◆ **YOUR INSTRUCTIONS**
Match on the string "Example" in the entries below and return every matching line.

◆ **DATA PROVIDED**
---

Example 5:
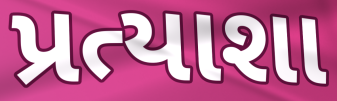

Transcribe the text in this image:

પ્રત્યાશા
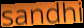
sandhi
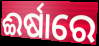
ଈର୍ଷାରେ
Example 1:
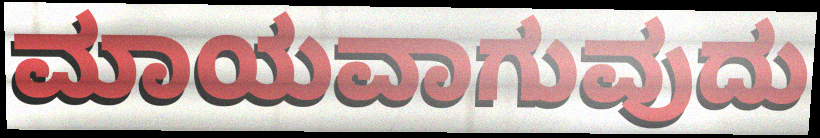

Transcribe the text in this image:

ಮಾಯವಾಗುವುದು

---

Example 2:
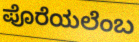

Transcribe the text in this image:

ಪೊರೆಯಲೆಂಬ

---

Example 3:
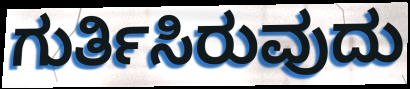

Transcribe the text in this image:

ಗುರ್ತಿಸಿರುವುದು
---
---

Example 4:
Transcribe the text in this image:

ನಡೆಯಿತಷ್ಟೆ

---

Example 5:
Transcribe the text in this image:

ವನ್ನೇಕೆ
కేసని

◆ **RESULT BELOW**
Example 5:
Example 1:
Example 2:
Example 3:
Example 4:
Example 5:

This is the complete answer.